What to do =
(1) Condense the paragraph of the genealogy passage that begins "According to this record" into a shorter version that keeps its main facts.
(2) In the genealogy passage, who suggested the overlooked St. Louis parish birth record for Maria Magdalena Gosÿ?
(3) Write what comes next in the genealogy passage, picking up after its final sentence.

Supplied passage =
-------------------------

Hoping to get some new perspective on the problem, I posted in the Facebook group for the Western New York Genealogical Society back in 2013, wondering if there might be some other places besides St. Louis church that Mary might have been baptized.11 Admin Nancy Archdekin came through with an interesting suggestion: a birth record from St. Louis parish that Aunt Carol and I had overlooked, for Maria Magdalena Gosÿ, daughter of Joseph Antonius Gosÿ and Maria Agatha Hensy (Figure 7).12
According to this record, Maria Magdalena Gosÿ was born on 14 August 1832 and baptized (“renata vero”) the same day, with godparents Joseph Lang and Maria Anna Hensy. I was intrigued. I could see how “Gosÿ” might be a phonetic approximation of “Causin,” if the latter were pronounced with a nasal French ending. Could Gosÿ be the “correct,” original version of the surname, and all the subsequent records got it wrong? Searches for Gosÿ in Buffalo in 1832 were negative, suggesting that the name was a misspelled version of something. Could it be Causin?
I put that record on the back shelf, thinking that we had not yet exhausted documentary research which may still produce some leads or insights. I searched the 1840 census in both Detroit and Buffalo, the Buffalo, New York, Death Index, and Buffalo city directories, chasing down every Cousin, Cossin, Causin, Cassin, Curson, Cozzens, and any other surnames that seemed remotely similar phonetically. I checked probate records from Wayne County, Michigan, for any references to Mary as an heir, and although Mary was not mentioned specifically, I came up with one promising reference to “Pierre Casson (Coussin),” that was at least close to the right name. However, subsequent searches suggest that he may have been French Canadian rather than Alsatian. Still, it was a lead that I could have pursued further. I checked probate records in Buffalo, as well, but found nothing. Church records from St. Joseph’s might still be revealing. Perhaps they have records of premarital investigations, which sometimes provided more information about the bride and groom than is found in the actual marriage record? Furthermore, church records (deaths, in particular) from both St. Louis in Buffalo and St. Mary’s in Detroit had not yet been examined. There was—and still is—work to be done.

-------------------------

Available data =
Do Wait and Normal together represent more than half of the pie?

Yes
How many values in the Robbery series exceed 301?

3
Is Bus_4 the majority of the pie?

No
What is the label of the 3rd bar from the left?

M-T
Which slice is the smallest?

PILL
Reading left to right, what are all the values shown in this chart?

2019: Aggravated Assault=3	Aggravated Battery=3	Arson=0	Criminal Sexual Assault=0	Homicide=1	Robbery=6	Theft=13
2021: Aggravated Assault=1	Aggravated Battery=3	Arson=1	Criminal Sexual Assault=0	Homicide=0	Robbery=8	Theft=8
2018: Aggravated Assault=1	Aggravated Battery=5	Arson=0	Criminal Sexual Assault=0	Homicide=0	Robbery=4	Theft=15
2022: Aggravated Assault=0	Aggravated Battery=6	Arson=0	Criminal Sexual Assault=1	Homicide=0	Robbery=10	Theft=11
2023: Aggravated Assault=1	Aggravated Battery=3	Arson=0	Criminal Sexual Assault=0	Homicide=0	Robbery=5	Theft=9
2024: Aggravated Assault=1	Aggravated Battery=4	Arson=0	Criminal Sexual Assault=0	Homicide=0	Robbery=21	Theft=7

-------------------------

Task-by-task answers =
(1) The record shows that Maria Magdalena Gosÿ was born on 14 August 1832 and baptized that same day, with Joseph Lang and Maria Anna Hensy as godparents. The narrator suspected that "Gosÿ" could be a phonetic rendering of "Causin" pronounced with a nasal French ending. Because searches for Gosÿ in Buffalo in 1832 turned up nothing, the name seemed to be a misspelling, possibly of Causin.

(2) Nancy Archdekin, an admin of the Western New York Genealogical Society's Facebook group.

(3)
I also had some nagging doubts. What if Mary was never baptized? There was some evidence that the Alsatian community in Buffalo in the 1820s was “not unduly devout;” might her parents have omitted that rite?13 This hypothesis might have been more likely had Mary been born in Buffalo prior to 1829, but if a Catholic church was already in existence by about 1833 when she was born, it seemed probable that she would have been baptized there. But then another concern presented itself. In my research experience, many immigrants approximated their place of origin to the closest big city. What if Mary was not born in Buffalo, but near it? I’d found evidence in my research for Alsatian families farming in rural communities throughout the Western New York area, from Buffalo to Rochester. Maybe she was born in one of those communities?
Clues from the Causins’ Cluster
Since cluster research (also known as FAN research, research into an ancestor’s Friends/family, Associates, and Neighbors) has been so fruitful for me in the past, I decided to take a closer look at Maria Brant (or Brandt) and Charlotte Braun, two of the Roberts family’s FANS who were noted on church records, and were not known family members. Again, nothing jumped out at me; surveys of indexed records did not produce any good candidates who were born in France, Alsace, or Switzerland and who might have been connected to Mary. I kept coming back to that baptismal record for Maria Magdalena Gosÿ: the mother and the godmother had the same surname, Hensy, and I suspected that they were at least cousins, if not sisters. Searches for “Hensy” in Buffalo and Detroit suggested that this surname, too, may have been misspelled, and I quickly discovered a plethora of German surname possibilities from indexed records, including Hintse, Hantz, Hense, Hentzi, Hentz, Hentzy, Hans, and even Hohensee. There were no obvious matches for Maria Anna Hensy, however. Something more was needed to shed light on this research problem, and I hoped that something would be DNA.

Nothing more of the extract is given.